(Entries supplied Opens)
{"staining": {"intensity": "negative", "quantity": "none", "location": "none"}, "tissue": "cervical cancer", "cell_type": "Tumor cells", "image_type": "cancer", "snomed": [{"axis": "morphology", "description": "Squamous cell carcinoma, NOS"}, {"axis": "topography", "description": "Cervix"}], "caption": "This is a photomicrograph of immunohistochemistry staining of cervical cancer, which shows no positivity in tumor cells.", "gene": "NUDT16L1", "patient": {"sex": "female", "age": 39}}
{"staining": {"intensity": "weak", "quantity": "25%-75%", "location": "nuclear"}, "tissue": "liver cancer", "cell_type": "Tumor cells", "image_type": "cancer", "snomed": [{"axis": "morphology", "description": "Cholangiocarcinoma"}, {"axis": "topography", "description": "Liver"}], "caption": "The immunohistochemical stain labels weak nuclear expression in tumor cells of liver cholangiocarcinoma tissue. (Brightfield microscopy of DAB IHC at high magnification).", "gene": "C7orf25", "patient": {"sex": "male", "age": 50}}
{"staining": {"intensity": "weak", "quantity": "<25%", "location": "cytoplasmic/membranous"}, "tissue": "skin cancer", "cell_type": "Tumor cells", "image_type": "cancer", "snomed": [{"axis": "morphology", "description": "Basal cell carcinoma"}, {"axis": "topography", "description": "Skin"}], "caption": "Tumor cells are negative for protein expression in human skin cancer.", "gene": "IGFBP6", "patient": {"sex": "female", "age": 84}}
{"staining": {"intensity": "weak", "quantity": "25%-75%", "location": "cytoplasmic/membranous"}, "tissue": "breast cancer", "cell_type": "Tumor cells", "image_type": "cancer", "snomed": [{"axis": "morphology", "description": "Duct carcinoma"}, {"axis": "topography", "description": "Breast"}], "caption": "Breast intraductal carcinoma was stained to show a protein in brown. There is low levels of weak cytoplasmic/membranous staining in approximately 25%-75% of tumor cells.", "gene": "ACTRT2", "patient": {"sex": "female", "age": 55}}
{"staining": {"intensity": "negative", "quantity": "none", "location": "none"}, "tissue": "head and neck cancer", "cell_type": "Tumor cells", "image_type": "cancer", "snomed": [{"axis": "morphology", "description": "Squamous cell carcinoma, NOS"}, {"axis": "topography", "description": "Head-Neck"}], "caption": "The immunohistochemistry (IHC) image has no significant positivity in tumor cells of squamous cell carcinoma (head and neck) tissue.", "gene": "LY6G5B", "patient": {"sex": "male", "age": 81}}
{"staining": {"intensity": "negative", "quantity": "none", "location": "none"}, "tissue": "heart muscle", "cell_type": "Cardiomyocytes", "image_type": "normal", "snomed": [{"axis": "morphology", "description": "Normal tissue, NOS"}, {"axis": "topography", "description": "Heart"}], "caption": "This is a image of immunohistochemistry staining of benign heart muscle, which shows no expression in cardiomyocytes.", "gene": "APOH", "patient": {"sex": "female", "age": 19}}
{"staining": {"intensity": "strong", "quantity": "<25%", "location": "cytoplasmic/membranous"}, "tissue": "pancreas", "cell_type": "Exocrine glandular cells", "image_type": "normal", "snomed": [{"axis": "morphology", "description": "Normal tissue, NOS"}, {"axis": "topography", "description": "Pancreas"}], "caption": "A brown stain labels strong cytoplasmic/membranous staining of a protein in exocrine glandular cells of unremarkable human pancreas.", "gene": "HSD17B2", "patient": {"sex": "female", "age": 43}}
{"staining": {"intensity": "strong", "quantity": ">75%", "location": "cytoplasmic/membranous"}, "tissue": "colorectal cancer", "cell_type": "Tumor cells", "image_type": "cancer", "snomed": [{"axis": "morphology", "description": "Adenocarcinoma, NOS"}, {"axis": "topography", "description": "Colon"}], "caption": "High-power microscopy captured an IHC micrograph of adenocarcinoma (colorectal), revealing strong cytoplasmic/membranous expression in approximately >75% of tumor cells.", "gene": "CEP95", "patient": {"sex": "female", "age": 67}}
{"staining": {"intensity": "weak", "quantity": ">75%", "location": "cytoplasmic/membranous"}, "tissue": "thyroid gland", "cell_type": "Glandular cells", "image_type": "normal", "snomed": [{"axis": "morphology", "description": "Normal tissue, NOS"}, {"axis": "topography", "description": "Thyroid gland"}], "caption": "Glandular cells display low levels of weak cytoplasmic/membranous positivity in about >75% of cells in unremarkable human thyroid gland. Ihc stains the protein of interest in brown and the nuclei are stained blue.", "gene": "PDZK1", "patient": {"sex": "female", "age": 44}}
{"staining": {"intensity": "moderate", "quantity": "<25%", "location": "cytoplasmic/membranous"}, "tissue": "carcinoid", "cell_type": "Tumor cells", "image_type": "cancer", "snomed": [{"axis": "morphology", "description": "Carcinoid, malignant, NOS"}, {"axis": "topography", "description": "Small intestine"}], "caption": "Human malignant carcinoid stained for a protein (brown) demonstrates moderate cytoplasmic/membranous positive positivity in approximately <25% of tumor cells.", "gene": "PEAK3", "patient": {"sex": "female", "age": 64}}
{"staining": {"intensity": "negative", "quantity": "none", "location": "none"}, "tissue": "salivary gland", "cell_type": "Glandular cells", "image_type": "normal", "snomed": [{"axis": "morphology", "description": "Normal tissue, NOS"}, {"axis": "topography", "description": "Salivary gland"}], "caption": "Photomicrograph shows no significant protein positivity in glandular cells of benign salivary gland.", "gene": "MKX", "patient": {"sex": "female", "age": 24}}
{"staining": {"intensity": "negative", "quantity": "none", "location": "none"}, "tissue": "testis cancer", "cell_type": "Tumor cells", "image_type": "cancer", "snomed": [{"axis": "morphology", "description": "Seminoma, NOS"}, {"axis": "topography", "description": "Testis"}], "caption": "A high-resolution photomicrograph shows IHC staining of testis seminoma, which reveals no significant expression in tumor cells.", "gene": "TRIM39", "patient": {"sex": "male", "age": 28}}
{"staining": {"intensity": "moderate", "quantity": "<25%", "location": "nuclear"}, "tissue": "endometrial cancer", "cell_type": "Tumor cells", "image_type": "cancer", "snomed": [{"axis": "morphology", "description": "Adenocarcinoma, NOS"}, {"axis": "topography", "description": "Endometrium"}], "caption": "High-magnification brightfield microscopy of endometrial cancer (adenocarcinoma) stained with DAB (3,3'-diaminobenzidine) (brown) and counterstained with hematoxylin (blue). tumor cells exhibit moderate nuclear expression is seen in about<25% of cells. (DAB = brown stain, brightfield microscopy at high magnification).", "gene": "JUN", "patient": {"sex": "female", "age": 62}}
(Entries supplied Closes)
- [Task directions]: The response should hold exactly the lines starting at the line with "malignant carcinoid stained" and ending at the line with "shows no significant", and no other line of the material above.

- [Problem solution]:
{"staining": {"intensity": "moderate", "quantity": "<25%", "location": "cytoplasmic/membranous"}, "tissue": "carcinoid", "cell_type": "Tumor cells", "image_type": "cancer", "snomed": [{"axis": "morphology", "description": "Carcinoid, malignant, NOS"}, {"axis": "topography", "description": "Small intestine"}], "caption": "Human malignant carcinoid stained for a protein (brown) demonstrates moderate cytoplasmic/membranous positive positivity in approximately <25% of tumor cells.", "gene": "PEAK3", "patient": {"sex": "female", "age": 64}}
{"staining": {"intensity": "negative", "quantity": "none", "location": "none"}, "tissue": "salivary gland", "cell_type": "Glandular cells", "image_type": "normal", "snomed": [{"axis": "morphology", "description": "Normal tissue, NOS"}, {"axis": "topography", "description": "Salivary gland"}], "caption": "Photomicrograph shows no significant protein positivity in glandular cells of benign salivary gland.", "gene": "MKX", "patient": {"sex": "female", "age": 24}}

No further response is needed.